Nestlé, which is the largest food group in the world, has reported a 12.7 per cent rise in first-half net income, driven by a six per cent increase in sales. The company, based in Vevey on Lake Geneva, said it expected full year earnings and sales to be higher than the record performance of 2000.
Nestlé said its profit for the first half of the year expanded to SFr3.15 billion ($1.9 billion) on sales of SFr41.2 billion. The company's operating profit, however, rose a more modest 0.4 per cent to SFr4.36 billion.
"All over the world, the group made good progress in its sales and that is evident if you look at our real internal growth, which stands at 4.6 per cent, above our target of four per cent," Nestlé spokesman François-Xavier Perroud told swissinfo.
"That is a result of good performances in virtually all continents," he added.
Water sales bubbling
Sales of bottled water and pharmaceutical products were particularly good, achieving real internal growth of eight per cent over the comparable period last year, the company said in a statement on Wednesday.
Perroud said that part of the reason for Nestlé's continuing growth was that incomes around the world were increasing.
"Contrary to the perception of globalisation that we have in Western Europe in particular, it's a fact that over the past 15 years a large number of people around the world have seen their incomes significantly increase," he told swissinfo.
"That results in accrued interest in industrially-produced goods.

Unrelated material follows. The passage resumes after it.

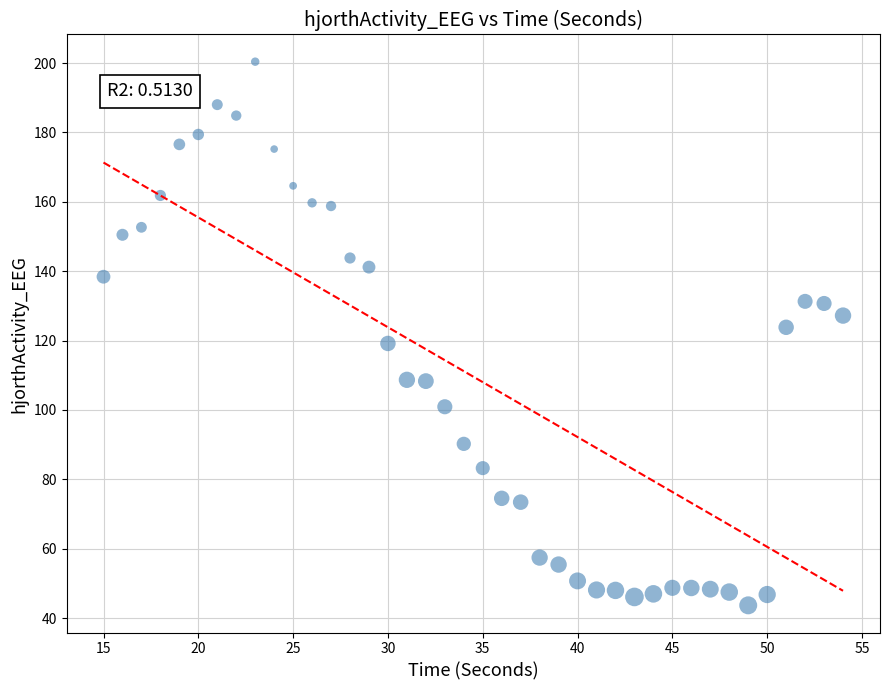

What is the range of Y values (max minus min)?

156.7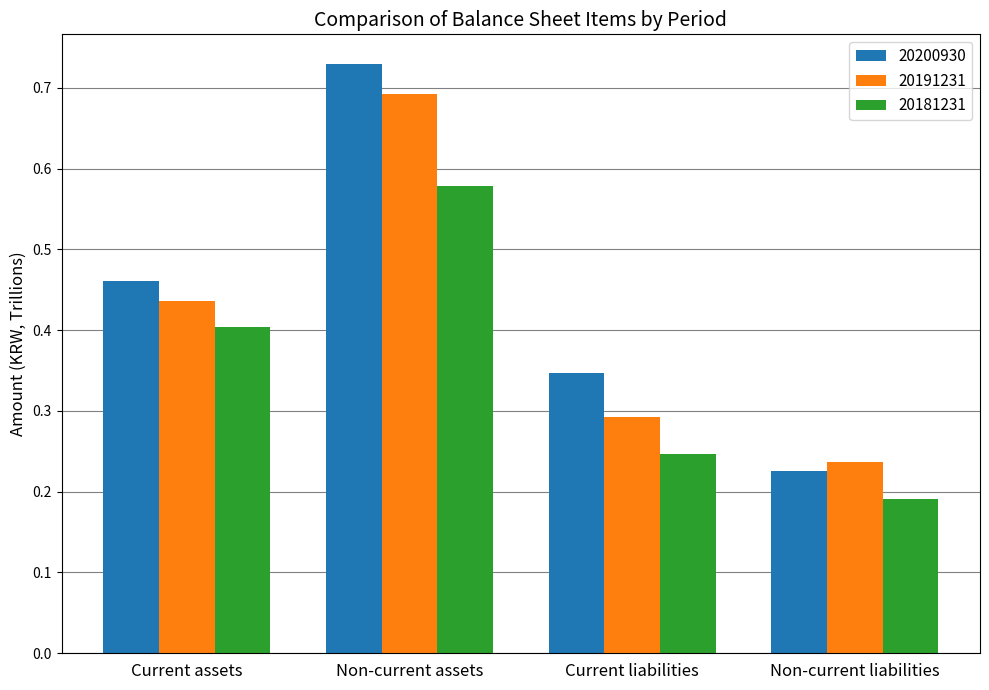

At which category does the chart reach its peak across all series?

Non-current assets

We have been in many countries for a long time and our brands are familiar, and if people now have the available income, they will turn to these products," he added.
Nestlé also announced that its SFr16.6 billion acquisition of United States pet food company Ralston Purina was "on track" to close before the end of the year.
"We are confident that by then we will have permission to go ahead with the deal. It's a fast-growing business, it has a large potential and I am convinced that Ralston will give a significant growth push to Nestlé," Perroud told swissinfo.
Nestlé also said it was carrying out a major programme, called GLOBE, aimed at increasing the group's operational efficiency and performance worldwide.
The statement said GLOBE was likely to have average costs of SFr250 million per year until 2005 and would yield benefits reaching SFr3 billion by 2006.